▶ _Work task_: Quote exactly the lines from the start of the entries to the one with "#### Set-PSBreakpoint", both ends included.

Recorded data:

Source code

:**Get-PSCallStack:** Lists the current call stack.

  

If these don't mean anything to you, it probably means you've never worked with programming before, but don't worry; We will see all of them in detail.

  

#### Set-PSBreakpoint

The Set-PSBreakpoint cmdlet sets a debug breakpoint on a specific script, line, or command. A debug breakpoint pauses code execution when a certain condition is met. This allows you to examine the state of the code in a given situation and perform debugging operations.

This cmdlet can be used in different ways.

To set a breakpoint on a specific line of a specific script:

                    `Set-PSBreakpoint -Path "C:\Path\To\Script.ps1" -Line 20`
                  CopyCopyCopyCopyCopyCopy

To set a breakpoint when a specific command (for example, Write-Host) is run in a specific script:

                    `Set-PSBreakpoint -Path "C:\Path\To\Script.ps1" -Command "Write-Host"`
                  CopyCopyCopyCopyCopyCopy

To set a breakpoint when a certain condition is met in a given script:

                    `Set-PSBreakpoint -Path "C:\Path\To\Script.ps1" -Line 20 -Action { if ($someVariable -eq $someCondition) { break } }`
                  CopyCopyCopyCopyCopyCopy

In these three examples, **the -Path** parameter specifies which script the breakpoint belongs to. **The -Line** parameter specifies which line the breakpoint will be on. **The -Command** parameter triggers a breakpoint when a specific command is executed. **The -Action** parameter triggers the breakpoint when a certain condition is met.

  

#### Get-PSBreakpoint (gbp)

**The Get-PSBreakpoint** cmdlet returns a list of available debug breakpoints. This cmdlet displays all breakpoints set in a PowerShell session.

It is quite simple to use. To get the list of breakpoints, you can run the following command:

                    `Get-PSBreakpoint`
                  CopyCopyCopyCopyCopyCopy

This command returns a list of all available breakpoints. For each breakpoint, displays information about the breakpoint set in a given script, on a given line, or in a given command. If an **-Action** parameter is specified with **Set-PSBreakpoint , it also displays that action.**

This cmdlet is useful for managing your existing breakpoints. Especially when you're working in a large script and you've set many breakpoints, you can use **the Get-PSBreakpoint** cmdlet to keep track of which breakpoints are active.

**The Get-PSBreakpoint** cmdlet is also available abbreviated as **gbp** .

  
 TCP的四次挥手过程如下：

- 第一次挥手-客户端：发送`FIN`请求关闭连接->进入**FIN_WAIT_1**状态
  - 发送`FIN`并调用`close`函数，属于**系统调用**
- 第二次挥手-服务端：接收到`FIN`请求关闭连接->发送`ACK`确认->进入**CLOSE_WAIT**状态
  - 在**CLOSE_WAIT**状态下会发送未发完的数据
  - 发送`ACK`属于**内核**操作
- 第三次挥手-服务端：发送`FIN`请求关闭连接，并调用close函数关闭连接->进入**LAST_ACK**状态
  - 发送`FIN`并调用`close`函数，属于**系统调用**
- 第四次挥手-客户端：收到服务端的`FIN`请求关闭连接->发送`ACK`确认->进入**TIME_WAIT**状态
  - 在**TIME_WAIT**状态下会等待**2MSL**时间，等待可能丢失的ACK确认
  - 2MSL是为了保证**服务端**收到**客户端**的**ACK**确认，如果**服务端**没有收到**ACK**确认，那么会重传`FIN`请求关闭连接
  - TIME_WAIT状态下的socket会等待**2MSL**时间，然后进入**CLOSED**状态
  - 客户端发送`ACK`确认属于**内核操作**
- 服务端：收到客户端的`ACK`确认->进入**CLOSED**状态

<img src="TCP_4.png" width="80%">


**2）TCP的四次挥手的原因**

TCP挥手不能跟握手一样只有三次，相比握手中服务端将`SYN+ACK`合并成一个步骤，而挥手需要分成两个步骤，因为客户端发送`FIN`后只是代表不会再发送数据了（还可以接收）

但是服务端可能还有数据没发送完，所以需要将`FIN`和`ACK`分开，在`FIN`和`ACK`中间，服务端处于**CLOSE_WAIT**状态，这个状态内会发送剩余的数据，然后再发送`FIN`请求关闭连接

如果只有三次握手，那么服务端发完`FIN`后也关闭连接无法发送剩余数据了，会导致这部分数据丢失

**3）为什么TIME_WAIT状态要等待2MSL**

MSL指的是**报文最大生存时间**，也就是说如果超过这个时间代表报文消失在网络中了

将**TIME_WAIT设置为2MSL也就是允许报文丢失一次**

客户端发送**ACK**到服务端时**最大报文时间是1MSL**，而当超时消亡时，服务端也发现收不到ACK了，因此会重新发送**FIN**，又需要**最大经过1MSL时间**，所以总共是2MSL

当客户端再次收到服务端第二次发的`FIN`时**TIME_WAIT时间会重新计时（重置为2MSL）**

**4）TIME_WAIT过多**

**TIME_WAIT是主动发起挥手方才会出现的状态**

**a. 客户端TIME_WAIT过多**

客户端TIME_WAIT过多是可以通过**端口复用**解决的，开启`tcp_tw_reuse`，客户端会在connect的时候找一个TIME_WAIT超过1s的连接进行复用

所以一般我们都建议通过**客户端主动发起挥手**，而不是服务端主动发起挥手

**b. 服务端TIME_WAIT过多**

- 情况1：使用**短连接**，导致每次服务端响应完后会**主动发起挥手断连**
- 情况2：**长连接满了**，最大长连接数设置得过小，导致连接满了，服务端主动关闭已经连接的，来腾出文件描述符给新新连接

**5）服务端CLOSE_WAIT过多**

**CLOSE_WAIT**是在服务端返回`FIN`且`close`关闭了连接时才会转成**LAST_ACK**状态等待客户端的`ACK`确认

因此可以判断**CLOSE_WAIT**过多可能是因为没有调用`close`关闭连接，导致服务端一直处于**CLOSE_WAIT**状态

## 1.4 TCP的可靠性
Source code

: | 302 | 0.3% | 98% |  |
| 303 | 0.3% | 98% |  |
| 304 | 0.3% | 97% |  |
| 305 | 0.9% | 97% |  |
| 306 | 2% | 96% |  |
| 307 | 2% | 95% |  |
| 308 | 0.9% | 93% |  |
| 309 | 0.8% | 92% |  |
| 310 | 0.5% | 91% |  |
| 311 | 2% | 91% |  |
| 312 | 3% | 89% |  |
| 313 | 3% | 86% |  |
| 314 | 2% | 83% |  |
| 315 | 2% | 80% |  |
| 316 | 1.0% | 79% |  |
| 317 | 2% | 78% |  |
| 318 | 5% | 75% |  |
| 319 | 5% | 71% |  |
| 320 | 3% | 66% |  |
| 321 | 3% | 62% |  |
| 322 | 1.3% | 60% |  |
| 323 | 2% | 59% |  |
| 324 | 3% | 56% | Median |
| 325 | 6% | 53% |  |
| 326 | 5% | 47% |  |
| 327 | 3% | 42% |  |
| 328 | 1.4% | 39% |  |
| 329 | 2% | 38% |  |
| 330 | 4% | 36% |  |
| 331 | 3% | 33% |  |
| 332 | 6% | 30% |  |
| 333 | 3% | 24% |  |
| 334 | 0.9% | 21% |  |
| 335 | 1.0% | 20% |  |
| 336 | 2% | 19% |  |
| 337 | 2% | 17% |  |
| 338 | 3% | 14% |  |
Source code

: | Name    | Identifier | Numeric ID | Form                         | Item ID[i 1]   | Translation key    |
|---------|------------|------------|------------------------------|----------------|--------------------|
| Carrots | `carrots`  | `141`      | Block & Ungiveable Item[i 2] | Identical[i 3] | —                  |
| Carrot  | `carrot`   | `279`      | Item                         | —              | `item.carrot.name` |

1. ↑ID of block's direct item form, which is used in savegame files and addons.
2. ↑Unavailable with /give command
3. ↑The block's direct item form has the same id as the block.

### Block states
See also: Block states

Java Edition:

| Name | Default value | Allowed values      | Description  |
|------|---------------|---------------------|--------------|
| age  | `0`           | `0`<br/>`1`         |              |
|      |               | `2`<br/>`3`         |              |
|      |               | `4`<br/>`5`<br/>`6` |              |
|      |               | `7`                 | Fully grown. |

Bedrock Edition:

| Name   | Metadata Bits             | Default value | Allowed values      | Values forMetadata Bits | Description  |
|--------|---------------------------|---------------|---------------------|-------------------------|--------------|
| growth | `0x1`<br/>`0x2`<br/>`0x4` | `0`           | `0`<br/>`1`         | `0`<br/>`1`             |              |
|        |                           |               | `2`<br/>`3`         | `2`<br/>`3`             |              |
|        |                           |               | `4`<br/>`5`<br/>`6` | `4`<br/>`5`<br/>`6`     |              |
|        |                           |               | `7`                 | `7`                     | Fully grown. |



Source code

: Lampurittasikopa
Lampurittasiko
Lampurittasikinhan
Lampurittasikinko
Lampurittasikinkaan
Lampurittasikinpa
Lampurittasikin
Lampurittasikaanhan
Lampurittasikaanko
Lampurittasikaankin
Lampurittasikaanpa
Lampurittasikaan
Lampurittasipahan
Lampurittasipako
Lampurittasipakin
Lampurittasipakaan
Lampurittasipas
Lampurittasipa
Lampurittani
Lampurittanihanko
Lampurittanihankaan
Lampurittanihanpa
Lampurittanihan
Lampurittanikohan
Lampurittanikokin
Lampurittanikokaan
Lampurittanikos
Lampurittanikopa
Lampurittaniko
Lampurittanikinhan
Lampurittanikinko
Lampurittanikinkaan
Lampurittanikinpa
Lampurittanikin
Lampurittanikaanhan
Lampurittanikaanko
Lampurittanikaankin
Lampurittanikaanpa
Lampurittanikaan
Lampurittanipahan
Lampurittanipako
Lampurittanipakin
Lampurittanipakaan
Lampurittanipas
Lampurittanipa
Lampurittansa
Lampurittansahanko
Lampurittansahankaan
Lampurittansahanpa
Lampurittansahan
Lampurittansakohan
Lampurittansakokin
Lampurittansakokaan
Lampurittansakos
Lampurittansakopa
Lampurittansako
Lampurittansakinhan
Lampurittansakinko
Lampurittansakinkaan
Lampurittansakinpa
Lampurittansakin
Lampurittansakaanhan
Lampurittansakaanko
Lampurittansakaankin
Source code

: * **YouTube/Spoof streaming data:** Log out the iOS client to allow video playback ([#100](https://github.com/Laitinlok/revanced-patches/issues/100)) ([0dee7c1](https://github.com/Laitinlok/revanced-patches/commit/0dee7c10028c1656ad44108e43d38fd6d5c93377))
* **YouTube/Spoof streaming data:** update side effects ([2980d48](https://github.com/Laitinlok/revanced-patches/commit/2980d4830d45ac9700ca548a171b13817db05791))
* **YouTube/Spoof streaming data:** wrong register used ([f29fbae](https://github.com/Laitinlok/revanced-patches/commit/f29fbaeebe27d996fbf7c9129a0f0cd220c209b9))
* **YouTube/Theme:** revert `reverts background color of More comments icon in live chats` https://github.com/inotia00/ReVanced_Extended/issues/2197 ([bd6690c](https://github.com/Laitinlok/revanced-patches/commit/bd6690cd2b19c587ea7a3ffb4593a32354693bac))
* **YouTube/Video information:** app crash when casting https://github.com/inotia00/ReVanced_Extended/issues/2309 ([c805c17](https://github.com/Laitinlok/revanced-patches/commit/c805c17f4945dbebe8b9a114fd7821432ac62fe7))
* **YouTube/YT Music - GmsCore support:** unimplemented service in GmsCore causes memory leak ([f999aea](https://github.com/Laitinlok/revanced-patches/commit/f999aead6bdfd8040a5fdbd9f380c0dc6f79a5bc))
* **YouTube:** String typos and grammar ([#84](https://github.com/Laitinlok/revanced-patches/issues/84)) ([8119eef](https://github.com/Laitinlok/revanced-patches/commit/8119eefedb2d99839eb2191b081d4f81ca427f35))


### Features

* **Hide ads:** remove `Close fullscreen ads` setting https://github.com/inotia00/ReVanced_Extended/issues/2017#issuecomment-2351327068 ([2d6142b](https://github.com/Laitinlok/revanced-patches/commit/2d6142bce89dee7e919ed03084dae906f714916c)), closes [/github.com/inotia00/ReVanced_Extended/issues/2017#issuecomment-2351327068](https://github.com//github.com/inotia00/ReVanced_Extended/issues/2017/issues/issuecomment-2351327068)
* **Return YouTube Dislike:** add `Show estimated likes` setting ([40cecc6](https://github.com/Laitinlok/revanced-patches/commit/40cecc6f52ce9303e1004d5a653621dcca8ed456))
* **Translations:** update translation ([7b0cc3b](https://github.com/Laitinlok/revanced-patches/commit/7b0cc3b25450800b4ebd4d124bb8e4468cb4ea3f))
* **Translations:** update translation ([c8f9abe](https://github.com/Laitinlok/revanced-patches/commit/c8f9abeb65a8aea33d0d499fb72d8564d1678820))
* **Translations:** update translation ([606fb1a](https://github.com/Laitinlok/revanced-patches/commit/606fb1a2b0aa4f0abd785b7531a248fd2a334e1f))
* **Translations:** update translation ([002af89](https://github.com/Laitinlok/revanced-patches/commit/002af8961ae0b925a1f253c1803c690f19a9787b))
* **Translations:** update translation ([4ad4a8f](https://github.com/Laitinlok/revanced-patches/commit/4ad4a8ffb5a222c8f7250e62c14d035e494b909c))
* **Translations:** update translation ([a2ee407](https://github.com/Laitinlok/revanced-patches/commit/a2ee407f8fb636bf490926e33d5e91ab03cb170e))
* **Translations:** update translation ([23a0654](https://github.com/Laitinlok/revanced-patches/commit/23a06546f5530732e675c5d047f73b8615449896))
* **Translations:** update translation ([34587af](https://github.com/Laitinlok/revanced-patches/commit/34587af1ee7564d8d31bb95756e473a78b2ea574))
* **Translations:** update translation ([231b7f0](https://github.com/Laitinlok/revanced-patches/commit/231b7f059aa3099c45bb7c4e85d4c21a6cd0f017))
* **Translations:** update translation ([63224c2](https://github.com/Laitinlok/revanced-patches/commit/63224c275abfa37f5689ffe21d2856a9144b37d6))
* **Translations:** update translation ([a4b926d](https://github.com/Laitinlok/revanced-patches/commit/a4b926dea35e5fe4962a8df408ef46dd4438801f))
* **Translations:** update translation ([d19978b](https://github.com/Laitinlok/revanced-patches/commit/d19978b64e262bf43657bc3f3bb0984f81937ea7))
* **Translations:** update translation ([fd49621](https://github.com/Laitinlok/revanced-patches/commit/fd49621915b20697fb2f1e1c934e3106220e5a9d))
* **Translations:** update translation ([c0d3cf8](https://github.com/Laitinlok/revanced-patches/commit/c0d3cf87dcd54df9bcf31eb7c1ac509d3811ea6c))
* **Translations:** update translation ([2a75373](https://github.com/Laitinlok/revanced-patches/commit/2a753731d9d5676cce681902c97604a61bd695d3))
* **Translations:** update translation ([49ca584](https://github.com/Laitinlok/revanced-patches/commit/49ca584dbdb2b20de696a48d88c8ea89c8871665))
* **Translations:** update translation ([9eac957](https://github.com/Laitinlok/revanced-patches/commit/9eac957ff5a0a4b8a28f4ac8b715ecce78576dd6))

▶ _Result of the task_:
Source code

:**Get-PSCallStack:** Lists the current call stack.

  

If these don't mean anything to you, it probably means you've never worked with programming before, but don't worry; We will see all of them in detail.

  

#### Set-PSBreakpoint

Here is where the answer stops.